C’est un coup de pouce nécessaire à l’économie sociale. La refonte de la loi sur les coopératives facilitera non seulement la création mais améliorera aussi la gestion de ces entités. Ce texte en préparation depuis deux ans est actuellement au Secrétariat général du gouvernement.
Des réunions ont été tenues avec les départements concernés et les observations des uns et des autres intégrées dans la dernière mouture du texte. Celle-ci est prête et devra être présentée incessamment au conseil de gouvernement.
Dans le texte une définition précise et des procédures simplifiées pour la création des coopératives sont proposées. Des changements qui permettront de dépasser les handicaps auxquels les coopératives sont confrontées aujourd’hui.

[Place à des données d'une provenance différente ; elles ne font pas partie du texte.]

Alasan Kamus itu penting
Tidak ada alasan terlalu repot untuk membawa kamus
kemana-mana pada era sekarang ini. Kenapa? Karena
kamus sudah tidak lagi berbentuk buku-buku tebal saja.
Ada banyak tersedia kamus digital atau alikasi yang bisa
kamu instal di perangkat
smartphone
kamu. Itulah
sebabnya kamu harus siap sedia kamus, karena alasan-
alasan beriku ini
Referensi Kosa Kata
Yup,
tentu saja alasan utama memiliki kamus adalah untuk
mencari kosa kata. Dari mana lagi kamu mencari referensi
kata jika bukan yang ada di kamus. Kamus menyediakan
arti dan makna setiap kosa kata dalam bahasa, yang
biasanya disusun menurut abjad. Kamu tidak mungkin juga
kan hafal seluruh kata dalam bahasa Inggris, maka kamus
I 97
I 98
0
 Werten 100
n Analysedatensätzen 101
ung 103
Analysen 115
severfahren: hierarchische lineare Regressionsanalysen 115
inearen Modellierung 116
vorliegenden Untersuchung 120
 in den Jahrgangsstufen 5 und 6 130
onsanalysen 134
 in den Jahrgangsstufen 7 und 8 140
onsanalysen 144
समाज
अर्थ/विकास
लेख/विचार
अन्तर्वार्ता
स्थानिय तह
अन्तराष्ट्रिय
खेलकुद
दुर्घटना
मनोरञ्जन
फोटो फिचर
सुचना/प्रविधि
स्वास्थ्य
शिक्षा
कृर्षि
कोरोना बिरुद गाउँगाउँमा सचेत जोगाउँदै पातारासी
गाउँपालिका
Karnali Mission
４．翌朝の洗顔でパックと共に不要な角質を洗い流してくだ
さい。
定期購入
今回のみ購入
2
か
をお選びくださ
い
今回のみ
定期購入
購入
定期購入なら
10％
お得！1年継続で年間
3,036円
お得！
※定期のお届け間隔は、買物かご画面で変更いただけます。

Abdelkader Alami, directeur de l’Office de développement des coopératives (Odeco) explique qu’«actuellement il faut jusqu’à trois mois pour créer une coopérative. En attendant le nouveau texte, nous avons tenté de raccourcir les délais, lesquels pouvaient atteindre jusqu’à une année ». En clair, la procédure de création est simplifiée. Le nombre de documents à fournir est revu à la baisse et le passage obligé devant une commission pour l’obtention de l’autorisation est abandonné. L’Odeco ne devrait être consulté que dans le choix du nom de la coopérative. La nouveauté est l’inscription au registre des coopératives, soit l’équivalent du registre de commerce pour les entreprises. Ce qui leur permettra de participer aux marchés publics, un exercice duquel elles sont actuellement exclues, commente Alami.
Le registre des coopératives, dont les modalités de fonctionnement seront régies par un texte réglementaire, se compose d’un registre central tenu par l’Odeco et de registres locaux gérés par un greffier auprès du Tribunal de première instance.

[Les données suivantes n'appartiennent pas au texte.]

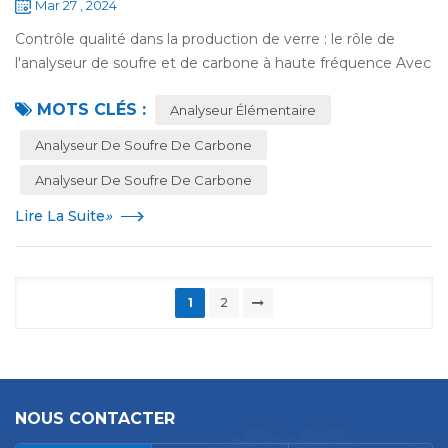
Mar 27 , 2024
Contrôle qualité dans la production de verre : le rôle de
l'analyseur de soufre et de carbone à haute fréquence Avec
le développement constant de la science et de la
MOTS CLÉS :
technologie, le verre, en tant que...
Analyseur Élémentaire
Analyseur De Soufre De Carbone
Analyseur De Soufre De Carbone
Lire La Suite
»
1
2
NOUS CONTACTER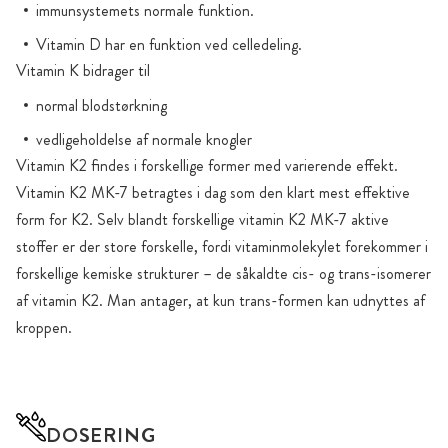
immunsystemets normale funktion.
Vitamin D har en funktion ved celledeling.
Vitamin K bidrager til
normal blodstørkning
vedligeholdelse af normale knogler
Vitamin K2 findes i forskellige former med varierende effekt.
Vitamin K2 MK-7 betragtes i dag som den klart mest effektive
form for K2. Selv blandt forskellige vitamin K2 MK-7 aktive
stoffer er der store forskelle, fordi vitaminmolekylet forekommer i
forskellige kemiske strukturer – de såkaldte cis- og trans-isomerer
af vitamin K2. Man antager, at kun trans-formen kan udnyttes af
kroppen.
DOSERING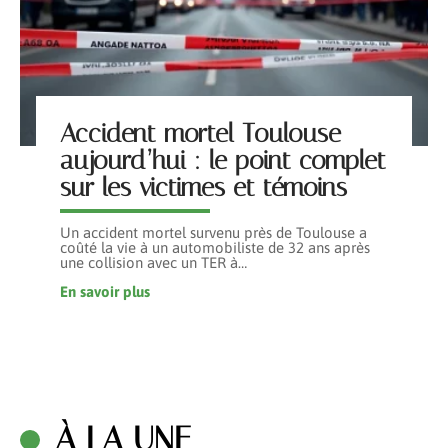
Accident mortel Toulouse
aujourd’hui : le point complet
sur les victimes et témoins
Un accident mortel survenu près de Toulouse a
coûté la vie à un automobiliste de 32 ans après
une collision avec un TER à
…
En savoir plus
À LA UNE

L’objectif recherché est de favoriser la création de coopératives. L’Odeco parle de 10.000 d’ici 2012 contre 7.000 actuellement. Mais l’atteinte de cet objectif dépend de l’adoption du projet de loi. Dans sa stratégie, l’Odeco ambitionne d’intégrer un niveau de 7% de la population active dans les coopératives contre 3% actuellement. Dans des pays comme les Etats-Unis et le Canada, ce taux dépasse les 20%.
Ce texte qui compte une centaine de disposition distingue entre trois catégories de coopératives. Celles dont les membres fournissent des produits pour leur vente après transformation ou offrent des services, des coopératives de production ou de fourniture de services pour le compte des adhérents, et des coopératives qui fournissent des travaux payants pour le compte des adhérents.
Le projet améliore aussi la gestion des coopératives. Celles qui comptent plus de 100 membres peuvent par exemple recourir à des annonces dans les journaux pour leur assemblées et non seulement par voie de courrier.